Die Spannungen zwischen Seehofer und Merkel waren so groß, dass einige befürchteten, die Fraktionsgemeinschaft von CDU und CSU könnte zerbrechen. (Foto: Michael Kappeler/DPA)

„In der Migrationspolitik lagen allerdings damals schon alle Argumente auf dem Tisch, die wir heute kennen“, sagt Seehofer. „Merkel hat 2015 mir gegenüber immer argumentiert, dass Deutschland eine belastete Geschichte habe, und dass wir jetzt in einem ganz anderen Licht erscheinen würden – eben als humane Gesellschaft, die Menschen in der Not hilft. Und dass sich das in den nächsten Jahren für unser Land auszahlen würde.“

„Ich habe nie für eine Abschottung plädiert“, sagt Seehofer jetzt. „Ich bin aber für das richtige Maß eingetreten, mit Blick auf Wohnungen, auf Integration, auf Kriminalität, auf Bildung.“ Er habe „keine Triumphgefühle, dass jetzt sehr viel von dem getan wird, was ich schon vor Jahren gefordert habe – und dafür von einigen sogar als Rechtsextremist beschimpft wurde. Genugtuung nach innen, die habe ich aber schon.“

„Der Merz versteht sein Handwerk“, sagt Seehofer

Die starken Wahlergebnisse der AfD bereiten auch ihm große Sorgen. „Eine der schlimmsten Folgen von Merkels Kurs ist das gefährliche Aufblühen der AfD“, glaubt der ehemalige CSU-Chef. Er begrüßt deshalb den Kurs von Merz – und seine Ausrufung zum Kanzlerkandidaten. „Der Merz versteht sein Handwerk“, findet Seehofer. „Nachdem er in der Bundespressekonferenz seinen Vorstoß zur Migrationspolitik gemacht hat, habe ich ihn angerufen und nur gesagt: ‚Friedrich, so führt man ein Land.‘“

Aber wie ist nun sein persönliches Verhältnis zur Altkanzlerin?

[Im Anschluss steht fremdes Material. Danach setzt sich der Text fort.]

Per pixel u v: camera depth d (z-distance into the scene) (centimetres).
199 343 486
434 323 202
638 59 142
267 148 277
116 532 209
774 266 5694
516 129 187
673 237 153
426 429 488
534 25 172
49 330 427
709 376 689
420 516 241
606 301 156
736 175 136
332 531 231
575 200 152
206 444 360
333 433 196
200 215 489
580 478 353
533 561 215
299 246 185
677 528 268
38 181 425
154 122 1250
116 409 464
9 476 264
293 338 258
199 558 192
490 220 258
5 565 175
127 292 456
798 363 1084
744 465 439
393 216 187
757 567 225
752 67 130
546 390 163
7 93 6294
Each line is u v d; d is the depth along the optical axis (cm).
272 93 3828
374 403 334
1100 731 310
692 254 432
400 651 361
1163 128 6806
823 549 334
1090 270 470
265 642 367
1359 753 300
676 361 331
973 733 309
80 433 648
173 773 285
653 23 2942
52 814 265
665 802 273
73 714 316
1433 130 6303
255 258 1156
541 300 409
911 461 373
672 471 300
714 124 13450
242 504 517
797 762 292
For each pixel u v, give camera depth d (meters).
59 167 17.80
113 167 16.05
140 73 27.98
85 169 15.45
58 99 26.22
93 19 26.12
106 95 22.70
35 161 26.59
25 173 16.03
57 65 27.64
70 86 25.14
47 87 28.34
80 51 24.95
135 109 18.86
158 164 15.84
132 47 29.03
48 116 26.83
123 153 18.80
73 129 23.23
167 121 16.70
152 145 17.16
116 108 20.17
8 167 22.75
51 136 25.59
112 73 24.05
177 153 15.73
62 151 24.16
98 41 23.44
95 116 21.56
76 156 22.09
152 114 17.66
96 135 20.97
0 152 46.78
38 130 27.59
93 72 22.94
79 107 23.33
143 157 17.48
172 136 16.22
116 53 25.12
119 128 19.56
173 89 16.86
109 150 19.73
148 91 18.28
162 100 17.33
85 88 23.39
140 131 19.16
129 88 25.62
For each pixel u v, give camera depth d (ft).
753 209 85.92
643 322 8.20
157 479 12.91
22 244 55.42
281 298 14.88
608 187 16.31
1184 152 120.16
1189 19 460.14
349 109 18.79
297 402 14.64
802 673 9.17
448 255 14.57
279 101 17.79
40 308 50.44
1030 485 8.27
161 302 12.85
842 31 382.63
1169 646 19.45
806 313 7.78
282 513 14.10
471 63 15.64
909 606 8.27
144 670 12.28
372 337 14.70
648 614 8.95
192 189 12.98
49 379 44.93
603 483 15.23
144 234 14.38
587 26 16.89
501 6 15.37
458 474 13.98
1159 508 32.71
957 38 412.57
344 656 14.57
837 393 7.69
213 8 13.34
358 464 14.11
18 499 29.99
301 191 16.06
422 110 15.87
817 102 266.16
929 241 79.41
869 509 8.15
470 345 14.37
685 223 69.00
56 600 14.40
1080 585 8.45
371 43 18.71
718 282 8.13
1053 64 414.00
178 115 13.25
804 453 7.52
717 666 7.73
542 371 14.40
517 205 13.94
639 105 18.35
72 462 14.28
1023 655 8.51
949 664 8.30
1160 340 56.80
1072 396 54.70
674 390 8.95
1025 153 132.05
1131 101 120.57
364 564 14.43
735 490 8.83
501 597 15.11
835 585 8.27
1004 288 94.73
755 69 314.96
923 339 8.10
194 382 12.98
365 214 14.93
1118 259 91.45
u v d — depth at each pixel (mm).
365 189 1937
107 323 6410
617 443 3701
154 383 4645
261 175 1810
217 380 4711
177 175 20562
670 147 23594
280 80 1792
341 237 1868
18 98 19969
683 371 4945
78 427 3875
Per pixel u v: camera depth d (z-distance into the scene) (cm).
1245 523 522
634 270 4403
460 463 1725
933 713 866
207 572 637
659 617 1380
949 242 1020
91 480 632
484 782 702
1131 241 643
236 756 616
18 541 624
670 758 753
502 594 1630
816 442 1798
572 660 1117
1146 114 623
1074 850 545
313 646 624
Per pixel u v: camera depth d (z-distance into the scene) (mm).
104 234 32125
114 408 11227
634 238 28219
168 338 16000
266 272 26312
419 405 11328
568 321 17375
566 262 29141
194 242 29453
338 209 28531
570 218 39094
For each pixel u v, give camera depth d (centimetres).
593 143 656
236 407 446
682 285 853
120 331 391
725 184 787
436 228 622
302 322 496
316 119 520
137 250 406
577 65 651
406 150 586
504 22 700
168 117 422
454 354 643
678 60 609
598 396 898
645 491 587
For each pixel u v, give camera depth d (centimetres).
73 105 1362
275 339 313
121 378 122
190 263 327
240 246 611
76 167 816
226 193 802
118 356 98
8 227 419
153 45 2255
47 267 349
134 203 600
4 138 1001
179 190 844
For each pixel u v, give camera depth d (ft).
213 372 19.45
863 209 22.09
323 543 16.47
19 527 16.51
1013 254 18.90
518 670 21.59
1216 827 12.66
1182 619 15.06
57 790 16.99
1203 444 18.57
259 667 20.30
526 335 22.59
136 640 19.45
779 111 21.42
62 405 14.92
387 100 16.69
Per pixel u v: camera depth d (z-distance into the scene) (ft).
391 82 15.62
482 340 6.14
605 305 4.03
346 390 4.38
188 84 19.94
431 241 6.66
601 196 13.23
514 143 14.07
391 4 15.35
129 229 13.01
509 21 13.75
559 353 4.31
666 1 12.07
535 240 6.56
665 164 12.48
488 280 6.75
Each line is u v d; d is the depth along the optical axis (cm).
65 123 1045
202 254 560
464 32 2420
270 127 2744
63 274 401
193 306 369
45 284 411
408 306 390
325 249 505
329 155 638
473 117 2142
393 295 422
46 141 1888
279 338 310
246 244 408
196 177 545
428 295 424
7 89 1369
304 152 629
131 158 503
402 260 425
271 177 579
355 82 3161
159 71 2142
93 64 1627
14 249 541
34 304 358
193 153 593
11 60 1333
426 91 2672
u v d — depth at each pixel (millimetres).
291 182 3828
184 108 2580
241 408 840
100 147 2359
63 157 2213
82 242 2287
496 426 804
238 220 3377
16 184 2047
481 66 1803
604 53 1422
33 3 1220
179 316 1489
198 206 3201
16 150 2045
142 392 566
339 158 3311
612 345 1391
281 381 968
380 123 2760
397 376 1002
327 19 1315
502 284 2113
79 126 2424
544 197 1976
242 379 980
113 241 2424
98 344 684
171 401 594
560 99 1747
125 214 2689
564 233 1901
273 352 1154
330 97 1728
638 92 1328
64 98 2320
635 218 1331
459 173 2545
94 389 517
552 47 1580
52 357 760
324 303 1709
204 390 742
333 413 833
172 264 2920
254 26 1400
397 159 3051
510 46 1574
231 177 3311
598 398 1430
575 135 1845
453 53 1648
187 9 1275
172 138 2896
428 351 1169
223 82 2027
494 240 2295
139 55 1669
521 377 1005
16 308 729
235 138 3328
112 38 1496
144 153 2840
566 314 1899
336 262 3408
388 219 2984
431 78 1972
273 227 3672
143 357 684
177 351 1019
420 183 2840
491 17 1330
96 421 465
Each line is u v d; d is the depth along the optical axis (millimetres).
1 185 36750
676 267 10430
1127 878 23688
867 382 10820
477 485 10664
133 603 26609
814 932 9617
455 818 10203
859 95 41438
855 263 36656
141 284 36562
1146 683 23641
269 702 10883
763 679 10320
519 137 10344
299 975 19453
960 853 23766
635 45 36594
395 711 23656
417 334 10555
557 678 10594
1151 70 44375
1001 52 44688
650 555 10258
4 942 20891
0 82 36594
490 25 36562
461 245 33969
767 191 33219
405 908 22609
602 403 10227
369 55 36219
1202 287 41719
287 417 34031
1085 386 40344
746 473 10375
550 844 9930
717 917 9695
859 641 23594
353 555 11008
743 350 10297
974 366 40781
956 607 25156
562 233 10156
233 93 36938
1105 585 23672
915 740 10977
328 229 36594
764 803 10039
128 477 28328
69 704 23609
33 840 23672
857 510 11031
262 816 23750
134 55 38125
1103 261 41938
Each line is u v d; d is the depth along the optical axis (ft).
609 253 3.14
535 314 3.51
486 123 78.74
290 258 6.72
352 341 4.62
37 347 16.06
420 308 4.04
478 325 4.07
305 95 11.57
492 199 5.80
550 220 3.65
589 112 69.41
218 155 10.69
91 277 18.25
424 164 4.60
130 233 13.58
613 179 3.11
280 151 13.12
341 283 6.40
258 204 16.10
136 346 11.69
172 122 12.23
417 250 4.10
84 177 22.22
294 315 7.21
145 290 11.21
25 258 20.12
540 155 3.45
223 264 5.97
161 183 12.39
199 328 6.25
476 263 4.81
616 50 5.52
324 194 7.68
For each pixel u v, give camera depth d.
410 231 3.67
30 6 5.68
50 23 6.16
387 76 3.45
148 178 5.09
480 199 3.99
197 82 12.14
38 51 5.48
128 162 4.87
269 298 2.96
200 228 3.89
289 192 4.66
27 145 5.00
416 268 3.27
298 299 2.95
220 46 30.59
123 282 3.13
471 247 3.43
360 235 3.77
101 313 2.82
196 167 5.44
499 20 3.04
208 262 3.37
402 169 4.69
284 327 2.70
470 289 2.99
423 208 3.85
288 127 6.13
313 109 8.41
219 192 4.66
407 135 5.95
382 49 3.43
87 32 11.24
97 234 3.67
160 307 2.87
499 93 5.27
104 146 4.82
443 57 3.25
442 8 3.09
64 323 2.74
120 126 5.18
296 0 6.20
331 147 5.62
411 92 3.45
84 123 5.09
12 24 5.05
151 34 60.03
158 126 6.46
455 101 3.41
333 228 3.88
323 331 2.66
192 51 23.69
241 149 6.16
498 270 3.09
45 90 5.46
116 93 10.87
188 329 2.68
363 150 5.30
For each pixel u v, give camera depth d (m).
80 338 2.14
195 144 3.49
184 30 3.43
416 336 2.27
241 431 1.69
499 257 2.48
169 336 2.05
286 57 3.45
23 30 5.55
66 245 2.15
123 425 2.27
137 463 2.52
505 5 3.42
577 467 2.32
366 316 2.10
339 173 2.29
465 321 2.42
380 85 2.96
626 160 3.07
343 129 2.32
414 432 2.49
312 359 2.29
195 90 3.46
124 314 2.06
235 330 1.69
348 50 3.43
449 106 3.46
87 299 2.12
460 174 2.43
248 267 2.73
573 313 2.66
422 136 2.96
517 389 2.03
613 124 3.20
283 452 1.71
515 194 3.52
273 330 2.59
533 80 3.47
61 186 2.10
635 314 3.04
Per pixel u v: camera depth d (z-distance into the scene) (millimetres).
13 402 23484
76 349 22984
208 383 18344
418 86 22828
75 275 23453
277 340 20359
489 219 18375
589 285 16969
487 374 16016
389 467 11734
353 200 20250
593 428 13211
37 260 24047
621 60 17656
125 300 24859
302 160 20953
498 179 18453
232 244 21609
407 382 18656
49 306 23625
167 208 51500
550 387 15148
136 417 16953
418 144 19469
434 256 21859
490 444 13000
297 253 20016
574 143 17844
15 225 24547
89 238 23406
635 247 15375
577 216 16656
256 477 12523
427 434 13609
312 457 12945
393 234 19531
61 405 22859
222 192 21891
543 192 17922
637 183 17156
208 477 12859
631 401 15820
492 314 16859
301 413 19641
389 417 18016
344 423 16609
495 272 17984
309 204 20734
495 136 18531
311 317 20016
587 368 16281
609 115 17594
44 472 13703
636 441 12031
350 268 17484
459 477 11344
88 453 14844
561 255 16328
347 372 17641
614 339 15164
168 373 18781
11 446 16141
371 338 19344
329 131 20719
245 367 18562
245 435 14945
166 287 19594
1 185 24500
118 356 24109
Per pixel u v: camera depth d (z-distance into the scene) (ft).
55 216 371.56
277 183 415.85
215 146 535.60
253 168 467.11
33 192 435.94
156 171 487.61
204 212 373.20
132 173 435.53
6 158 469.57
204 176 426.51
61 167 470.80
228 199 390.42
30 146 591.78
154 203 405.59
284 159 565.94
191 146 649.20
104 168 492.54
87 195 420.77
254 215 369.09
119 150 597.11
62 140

„Mit Merkel habe ich überhaupt keinen Kontakt mehr“, sagt Seehofer. „Es gab am Ende unserer Regierungszeit noch ein Abschiedsessen der Kanzlerin mit ihrem Kabinett.“ Danach habe er noch das Bundesinnenministerium an seine Nachfolgerin übergeben. „Dann bin ich im Auto nach Hause gefahren. Das war’s.“

Überrascht habe ihn das nicht. Zu seiner Lebenserfahrung in der Politik zähle: „In dem Moment, in dem Sie keine für andere nützliche Funktion mehr haben, reduzieren sich auch die persönlichen Kontakte.“ Es gelte halt: „Die Bedeutung ergibt sich aus der Nützlichkeit.“ Viele, mit denen er per Sie gewesen sei, „haben mir kaum, dass ich Parteichef war, das Du angeboten – übrigens auch Angela Merkel. Obwohl wir schon Jahre gemeinsam im Kabinett saßen, hatte sie mich bis dahin gesiezt.“

Markus Söder wird übrigens bei der Merkel-Geburtstagsfeier sein. Aber der ist ja auch noch CSU-Chef.